(Information given):

________________________________________

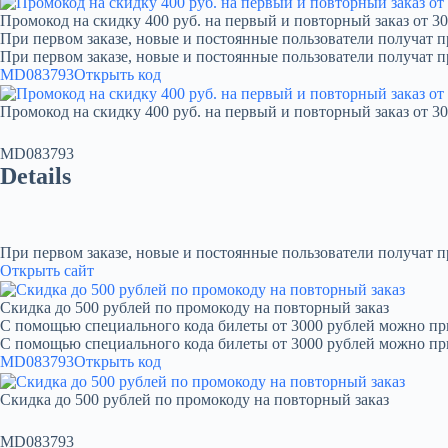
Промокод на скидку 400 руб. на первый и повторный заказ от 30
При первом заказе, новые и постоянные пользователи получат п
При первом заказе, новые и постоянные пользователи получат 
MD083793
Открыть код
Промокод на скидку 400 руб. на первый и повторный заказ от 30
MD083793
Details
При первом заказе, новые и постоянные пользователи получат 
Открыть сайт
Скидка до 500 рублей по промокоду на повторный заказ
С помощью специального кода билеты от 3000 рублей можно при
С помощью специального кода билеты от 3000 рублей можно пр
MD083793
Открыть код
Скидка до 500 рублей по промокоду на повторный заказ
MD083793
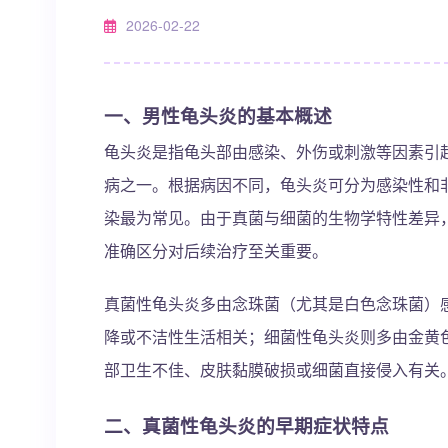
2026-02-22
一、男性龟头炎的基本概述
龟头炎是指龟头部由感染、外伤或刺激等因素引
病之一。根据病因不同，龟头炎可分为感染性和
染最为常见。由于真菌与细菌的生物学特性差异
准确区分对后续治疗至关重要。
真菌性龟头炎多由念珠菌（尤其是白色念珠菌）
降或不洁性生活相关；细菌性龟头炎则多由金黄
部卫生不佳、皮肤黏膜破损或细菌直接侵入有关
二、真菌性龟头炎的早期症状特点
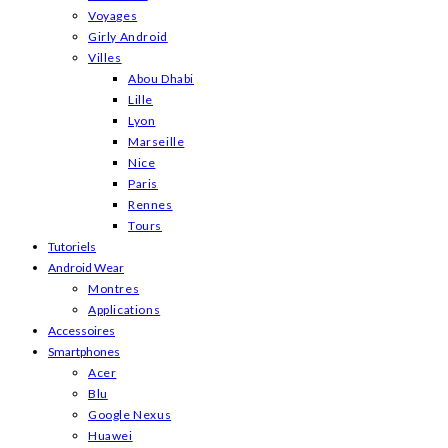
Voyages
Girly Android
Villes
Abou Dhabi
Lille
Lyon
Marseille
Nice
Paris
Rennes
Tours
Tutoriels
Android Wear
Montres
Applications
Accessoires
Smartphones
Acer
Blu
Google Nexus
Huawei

________________________________________

(Try it): Copy every record exactly; no pictures.

(Final answer):
Промокод на скидку 400 руб. на первый и повторный заказ от 30
При первом заказе, новые и постоянные пользователи получат п
При первом заказе, новые и постоянные пользователи получат 
MD083793
Открыть код
Промокод на скидку 400 руб. на первый и повторный заказ от 30
MD083793
Details
При первом заказе, новые и постоянные пользователи получат 
Открыть сайт
Скидка до 500 рублей по промокоду на повторный заказ
С помощью специального кода билеты от 3000 рублей можно при
С помощью специального кода билеты от 3000 рублей можно пр
MD083793
Открыть код
Скидка до 500 рублей по промокоду на повторный заказ
MD083793
2026-02-22
一、男性龟头炎的基本概述
龟头炎是指龟头部由感染、外伤或刺激等因素引
病之一。根据病因不同，龟头炎可分为感染性和
染最为常见。由于真菌与细菌的生物学特性差异
准确区分对后续治疗至关重要。
真菌性龟头炎多由念珠菌（尤其是白色念珠菌）
降或不洁性生活相关；细菌性龟头炎则多由金黄
部卫生不佳、皮肤黏膜破损或细菌直接侵入有关
二、真菌性龟头炎的早期症状特点
Voyages
Girly Android
Villes
Abou Dhabi
Lille
Lyon
Marseille
Nice
Paris
Rennes
Tours
Tutoriels
Android Wear
Montres
Applications
Accessoires
Smartphones
Acer
Blu
Google Nexus
Huawei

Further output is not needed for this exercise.